Washington quer paz — mas sem ingenuidade Apesar do tom otimista, o olhar americano permanece pragmático. A visão em Washington é que a paz verdadeira dependerá da capacidade de implementação. Isso inclui o desarmamento progressivo do Hamas, o comprometimento de Israel com a retirada gradual de Gaza e, sobretudo, a criação de uma estrutura de governança estável para evitar o retorno da violência.
Para os Estados Unidos, a trégua é também um teste de credibilidade: se o acordo se sustentar, a diplomacia americana volta a ser vista como eficaz; se ruir, o fracasso recairá sobre a própria liderança dos EUA. “Essa paz é mais uma engenharia política do que um abraço entre inimigos. Mas é justamente isso que a torna possível”, resume o analista Nick Cleveland.

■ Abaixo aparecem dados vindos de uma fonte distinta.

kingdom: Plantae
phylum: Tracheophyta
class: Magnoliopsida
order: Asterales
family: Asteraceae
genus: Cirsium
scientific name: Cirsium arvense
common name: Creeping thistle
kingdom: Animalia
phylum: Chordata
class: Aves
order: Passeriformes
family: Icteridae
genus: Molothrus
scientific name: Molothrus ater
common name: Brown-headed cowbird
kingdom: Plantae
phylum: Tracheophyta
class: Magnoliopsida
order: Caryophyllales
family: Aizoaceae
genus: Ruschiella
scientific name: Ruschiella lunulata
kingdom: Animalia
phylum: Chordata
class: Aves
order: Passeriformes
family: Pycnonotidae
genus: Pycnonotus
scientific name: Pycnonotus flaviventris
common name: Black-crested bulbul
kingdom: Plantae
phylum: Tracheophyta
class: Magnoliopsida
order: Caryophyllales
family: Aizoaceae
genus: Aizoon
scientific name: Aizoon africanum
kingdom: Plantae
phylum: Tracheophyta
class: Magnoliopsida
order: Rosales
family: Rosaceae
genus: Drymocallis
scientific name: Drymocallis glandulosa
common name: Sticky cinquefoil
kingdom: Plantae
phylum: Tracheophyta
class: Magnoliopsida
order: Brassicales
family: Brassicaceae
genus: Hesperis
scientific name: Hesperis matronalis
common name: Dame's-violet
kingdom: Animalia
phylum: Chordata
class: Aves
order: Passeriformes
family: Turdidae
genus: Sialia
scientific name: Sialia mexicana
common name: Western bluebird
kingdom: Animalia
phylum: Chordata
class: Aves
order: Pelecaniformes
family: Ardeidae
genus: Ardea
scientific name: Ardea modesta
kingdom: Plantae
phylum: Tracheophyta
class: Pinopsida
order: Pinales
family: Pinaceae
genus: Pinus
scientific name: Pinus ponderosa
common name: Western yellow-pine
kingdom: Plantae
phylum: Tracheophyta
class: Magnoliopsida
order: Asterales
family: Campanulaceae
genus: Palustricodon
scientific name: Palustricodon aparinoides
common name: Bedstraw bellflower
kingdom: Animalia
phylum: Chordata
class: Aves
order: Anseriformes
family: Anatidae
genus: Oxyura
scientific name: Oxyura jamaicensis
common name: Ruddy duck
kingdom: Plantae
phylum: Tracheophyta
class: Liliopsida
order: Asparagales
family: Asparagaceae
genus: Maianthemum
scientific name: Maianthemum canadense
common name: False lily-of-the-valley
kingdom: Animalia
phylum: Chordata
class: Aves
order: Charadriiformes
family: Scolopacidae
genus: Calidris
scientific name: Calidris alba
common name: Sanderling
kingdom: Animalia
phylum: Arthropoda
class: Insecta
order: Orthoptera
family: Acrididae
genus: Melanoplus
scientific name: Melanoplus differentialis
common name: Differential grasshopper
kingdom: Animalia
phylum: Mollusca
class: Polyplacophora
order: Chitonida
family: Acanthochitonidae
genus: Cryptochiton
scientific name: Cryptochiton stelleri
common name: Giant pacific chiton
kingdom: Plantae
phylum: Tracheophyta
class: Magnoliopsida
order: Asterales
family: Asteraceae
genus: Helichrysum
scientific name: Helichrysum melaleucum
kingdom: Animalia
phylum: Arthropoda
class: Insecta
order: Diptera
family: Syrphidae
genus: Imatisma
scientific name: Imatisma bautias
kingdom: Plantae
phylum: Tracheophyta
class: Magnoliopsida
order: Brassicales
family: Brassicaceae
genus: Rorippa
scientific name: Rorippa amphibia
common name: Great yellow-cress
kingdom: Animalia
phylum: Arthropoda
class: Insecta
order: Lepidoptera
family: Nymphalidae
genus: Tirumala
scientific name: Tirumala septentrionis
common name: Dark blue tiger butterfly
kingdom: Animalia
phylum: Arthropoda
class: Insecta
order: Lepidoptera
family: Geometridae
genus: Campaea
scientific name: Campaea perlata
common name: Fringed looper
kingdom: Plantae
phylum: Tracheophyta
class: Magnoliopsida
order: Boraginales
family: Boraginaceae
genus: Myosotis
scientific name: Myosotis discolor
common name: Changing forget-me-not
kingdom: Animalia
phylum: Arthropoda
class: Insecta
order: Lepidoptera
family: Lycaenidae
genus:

Interesses e riscos Por trás do discurso de paz, há claros interesses estratégicos americanos:
Evitar uma escalada regional que envolva Irã e Hezbollah; Reduzir o desgaste político de Washington diante das críticas internas sobre a guerra; E preservar a estabilidade energética e comercial na região. Ainda assim, há riscos evidentes. Setores da coalizão israelense consideram o acordo uma concessão perigosa. Já o Hamas, segundo fontes internacionais, aceitou a trégua sem abrir mão completamente do controle político sobre Gaza, o que pode gerar tensões futuras.
Uma paz pragmática A trégua entre Israel e Hamas, com mediação americana, não é o fim da guerra — é o começo de uma administração da paz. Do ponto de vista dos Estados Unidos, o acordo representa um avanço diplomático e uma chance de reconstruir a confiança internacional, mas não elimina os riscos de recaída. Washington comemora, mas mantém os olhos abertos. A paz chegou — ainda que em formato provisório, vigiado e calculado.